Task to complete — Reproduce each line of the entries that carries "activités".

The data —
┄┄┄┄┄┄┄┄┄┄┄┄┄┄┄┄┄┄┄┄

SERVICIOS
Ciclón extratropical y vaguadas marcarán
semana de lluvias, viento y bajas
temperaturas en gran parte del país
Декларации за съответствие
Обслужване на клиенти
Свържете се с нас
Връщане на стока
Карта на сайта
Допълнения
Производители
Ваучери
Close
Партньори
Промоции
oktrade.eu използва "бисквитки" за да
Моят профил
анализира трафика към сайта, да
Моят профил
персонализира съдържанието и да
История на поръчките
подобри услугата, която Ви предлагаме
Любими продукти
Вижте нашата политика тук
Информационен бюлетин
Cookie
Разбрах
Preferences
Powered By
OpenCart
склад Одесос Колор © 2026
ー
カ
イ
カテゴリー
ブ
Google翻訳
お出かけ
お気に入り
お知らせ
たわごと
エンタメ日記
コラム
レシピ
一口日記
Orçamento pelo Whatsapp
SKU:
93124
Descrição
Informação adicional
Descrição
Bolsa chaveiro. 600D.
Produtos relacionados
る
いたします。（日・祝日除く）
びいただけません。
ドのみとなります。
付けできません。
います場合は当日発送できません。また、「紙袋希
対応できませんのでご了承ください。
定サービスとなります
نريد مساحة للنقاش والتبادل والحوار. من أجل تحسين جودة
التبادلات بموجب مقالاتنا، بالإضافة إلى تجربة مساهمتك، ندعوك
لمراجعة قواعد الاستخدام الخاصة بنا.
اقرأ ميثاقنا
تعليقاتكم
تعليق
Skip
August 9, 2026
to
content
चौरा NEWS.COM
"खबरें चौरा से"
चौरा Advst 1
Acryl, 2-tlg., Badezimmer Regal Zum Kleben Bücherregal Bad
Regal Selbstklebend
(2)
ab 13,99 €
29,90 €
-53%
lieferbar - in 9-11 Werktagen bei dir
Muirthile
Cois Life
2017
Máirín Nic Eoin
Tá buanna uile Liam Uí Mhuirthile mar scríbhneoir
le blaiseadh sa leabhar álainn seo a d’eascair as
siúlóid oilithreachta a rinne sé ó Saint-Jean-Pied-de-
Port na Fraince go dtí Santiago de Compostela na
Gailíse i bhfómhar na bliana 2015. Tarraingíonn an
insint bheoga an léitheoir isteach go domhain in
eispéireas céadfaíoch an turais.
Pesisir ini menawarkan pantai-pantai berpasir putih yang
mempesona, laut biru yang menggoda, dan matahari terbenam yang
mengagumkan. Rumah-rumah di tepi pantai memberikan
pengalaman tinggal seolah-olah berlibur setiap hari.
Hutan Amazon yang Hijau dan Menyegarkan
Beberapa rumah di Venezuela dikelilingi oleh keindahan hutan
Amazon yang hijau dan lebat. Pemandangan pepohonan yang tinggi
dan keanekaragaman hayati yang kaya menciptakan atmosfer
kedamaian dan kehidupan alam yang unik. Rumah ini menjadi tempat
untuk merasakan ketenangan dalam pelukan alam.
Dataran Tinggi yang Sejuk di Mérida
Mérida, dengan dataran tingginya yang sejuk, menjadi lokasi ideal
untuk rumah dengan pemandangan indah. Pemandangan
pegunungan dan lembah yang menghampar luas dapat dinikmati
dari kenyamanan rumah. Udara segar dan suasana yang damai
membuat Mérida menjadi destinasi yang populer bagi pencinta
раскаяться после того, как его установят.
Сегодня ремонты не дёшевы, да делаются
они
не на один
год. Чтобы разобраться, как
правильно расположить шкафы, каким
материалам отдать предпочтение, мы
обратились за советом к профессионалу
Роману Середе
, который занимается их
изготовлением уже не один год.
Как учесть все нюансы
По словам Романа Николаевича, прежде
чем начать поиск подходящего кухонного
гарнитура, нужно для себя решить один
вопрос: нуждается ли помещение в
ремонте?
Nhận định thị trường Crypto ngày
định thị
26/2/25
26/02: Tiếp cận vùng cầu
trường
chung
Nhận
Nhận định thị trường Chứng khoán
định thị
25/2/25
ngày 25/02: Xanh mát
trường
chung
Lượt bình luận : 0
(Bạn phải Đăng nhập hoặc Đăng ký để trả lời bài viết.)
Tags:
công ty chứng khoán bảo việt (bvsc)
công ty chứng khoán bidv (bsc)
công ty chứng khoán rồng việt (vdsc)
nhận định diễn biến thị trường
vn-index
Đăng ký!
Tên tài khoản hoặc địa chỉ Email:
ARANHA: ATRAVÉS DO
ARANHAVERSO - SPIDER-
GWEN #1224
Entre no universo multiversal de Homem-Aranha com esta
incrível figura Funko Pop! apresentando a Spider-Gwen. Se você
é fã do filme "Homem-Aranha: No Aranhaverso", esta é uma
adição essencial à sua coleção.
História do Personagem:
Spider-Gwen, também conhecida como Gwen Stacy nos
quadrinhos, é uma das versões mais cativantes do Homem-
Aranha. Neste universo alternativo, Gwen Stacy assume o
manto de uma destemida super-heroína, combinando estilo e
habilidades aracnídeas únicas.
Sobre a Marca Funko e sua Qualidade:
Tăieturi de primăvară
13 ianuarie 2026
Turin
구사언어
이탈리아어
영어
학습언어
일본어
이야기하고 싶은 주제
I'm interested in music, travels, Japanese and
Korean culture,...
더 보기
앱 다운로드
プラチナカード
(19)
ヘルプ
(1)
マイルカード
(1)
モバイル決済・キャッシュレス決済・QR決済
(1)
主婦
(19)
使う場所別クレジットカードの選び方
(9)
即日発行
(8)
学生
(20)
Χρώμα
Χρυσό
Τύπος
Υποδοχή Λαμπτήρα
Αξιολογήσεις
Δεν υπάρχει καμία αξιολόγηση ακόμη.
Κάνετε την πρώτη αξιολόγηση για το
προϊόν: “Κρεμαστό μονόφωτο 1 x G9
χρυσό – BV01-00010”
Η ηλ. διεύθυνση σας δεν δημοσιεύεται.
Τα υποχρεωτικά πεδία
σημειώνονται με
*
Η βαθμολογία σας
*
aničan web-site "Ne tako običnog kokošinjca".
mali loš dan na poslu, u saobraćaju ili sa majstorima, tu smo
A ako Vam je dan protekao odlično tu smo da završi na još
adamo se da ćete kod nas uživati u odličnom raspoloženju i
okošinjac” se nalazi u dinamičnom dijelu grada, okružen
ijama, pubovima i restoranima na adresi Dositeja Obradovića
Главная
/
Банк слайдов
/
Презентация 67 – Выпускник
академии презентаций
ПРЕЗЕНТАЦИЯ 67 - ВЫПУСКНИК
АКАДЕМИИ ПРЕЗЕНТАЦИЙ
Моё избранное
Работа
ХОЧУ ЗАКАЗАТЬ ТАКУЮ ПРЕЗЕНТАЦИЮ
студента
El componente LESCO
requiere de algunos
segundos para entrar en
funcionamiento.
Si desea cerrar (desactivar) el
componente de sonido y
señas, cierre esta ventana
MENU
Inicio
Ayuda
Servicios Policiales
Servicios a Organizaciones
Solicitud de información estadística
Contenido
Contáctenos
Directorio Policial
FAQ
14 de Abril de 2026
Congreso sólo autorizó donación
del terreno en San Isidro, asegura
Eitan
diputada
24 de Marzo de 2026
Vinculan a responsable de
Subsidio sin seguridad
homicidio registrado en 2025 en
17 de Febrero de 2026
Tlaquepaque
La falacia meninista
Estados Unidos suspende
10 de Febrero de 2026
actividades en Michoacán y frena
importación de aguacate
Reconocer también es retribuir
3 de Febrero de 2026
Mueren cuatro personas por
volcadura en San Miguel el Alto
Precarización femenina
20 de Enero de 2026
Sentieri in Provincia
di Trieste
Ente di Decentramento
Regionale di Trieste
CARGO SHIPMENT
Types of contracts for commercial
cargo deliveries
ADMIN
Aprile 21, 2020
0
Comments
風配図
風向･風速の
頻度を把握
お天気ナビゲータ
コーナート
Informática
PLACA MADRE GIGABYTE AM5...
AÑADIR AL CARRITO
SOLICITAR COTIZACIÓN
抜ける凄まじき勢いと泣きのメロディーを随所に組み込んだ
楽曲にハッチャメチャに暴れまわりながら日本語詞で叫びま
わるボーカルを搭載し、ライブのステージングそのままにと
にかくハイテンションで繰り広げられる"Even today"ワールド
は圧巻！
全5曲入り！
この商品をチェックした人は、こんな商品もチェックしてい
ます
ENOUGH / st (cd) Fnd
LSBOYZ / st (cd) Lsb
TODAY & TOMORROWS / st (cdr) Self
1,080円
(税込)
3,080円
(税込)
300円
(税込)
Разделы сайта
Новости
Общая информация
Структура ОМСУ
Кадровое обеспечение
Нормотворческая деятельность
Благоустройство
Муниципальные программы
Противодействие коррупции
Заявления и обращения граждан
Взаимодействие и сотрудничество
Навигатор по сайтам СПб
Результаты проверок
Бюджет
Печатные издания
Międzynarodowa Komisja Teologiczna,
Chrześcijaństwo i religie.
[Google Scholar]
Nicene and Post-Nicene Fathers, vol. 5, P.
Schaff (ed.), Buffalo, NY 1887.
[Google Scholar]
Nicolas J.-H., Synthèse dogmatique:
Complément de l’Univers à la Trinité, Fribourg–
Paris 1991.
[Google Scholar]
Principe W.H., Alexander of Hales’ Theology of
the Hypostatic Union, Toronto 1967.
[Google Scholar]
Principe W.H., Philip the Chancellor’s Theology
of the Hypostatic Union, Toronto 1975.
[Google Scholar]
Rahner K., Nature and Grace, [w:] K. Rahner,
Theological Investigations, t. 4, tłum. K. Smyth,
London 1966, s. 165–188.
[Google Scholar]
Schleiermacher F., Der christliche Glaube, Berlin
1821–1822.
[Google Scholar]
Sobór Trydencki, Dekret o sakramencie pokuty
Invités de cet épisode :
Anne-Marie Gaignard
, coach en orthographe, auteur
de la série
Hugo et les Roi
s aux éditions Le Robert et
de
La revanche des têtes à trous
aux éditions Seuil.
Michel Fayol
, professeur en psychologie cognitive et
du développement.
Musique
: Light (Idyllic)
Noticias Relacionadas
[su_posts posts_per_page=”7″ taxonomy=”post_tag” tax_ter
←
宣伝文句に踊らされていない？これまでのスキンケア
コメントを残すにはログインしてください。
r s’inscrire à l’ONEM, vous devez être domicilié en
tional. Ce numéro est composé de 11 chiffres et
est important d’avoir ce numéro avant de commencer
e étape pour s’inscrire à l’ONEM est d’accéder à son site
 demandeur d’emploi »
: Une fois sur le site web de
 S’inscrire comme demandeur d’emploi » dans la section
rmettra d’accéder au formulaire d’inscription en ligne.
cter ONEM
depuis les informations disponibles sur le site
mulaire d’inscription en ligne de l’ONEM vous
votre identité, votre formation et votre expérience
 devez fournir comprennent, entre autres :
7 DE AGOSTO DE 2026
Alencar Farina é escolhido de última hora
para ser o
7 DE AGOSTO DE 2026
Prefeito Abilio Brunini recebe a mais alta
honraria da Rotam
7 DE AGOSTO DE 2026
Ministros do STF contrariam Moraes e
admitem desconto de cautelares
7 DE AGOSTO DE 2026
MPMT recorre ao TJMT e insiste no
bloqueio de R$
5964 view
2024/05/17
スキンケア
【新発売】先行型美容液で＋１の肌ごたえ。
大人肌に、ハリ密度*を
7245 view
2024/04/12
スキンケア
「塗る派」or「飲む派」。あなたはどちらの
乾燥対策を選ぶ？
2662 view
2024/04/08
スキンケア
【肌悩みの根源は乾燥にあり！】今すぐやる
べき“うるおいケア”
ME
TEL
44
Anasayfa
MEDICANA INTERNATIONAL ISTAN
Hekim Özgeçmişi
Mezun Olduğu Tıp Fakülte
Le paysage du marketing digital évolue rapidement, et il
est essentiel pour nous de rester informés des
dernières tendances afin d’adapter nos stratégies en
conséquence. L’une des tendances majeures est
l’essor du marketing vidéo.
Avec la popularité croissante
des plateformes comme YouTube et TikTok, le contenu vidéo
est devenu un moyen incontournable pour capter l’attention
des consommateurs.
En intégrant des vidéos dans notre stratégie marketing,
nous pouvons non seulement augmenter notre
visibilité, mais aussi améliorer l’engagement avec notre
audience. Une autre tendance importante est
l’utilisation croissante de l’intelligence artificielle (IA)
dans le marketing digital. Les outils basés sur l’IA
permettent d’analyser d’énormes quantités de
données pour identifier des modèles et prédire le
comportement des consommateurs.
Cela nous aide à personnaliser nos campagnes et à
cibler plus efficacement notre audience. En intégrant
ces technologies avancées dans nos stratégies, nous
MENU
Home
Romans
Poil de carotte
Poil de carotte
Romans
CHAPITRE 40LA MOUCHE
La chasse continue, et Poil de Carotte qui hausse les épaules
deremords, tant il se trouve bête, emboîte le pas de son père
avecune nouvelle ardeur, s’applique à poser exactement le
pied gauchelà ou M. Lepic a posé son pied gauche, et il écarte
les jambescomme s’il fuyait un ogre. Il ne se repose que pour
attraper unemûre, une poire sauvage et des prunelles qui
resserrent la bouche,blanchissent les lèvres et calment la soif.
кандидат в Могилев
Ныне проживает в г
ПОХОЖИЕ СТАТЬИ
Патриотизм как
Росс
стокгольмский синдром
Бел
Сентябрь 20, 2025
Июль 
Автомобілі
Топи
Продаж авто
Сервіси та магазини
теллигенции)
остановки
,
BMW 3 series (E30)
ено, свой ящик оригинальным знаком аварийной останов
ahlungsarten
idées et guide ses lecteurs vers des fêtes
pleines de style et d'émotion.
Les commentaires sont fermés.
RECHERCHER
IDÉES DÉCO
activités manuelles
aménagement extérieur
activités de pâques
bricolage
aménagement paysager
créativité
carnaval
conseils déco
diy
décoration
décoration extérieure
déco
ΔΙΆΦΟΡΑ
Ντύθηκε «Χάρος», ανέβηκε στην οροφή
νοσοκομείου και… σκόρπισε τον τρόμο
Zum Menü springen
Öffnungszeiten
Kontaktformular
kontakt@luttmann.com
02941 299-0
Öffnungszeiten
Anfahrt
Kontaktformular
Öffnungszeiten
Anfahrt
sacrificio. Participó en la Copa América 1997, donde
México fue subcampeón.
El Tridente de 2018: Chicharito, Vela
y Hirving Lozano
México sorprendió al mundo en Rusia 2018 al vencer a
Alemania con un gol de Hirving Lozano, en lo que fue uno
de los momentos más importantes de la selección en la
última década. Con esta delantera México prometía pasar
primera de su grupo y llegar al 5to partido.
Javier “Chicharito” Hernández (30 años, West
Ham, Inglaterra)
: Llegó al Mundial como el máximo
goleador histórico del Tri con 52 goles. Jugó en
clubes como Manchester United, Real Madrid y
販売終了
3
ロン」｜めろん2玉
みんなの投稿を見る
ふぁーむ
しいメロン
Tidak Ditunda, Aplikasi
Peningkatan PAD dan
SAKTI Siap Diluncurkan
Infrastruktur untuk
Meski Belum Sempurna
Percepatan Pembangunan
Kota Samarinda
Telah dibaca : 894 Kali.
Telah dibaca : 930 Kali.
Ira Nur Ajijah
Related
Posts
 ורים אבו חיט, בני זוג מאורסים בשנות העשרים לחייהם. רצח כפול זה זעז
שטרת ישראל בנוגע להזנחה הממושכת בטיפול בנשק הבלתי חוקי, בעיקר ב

┄┄┄┄┄┄┄┄┄┄┄┄┄┄┄┄┄┄┄┄

Answer —
activités manuelles
activités de pâques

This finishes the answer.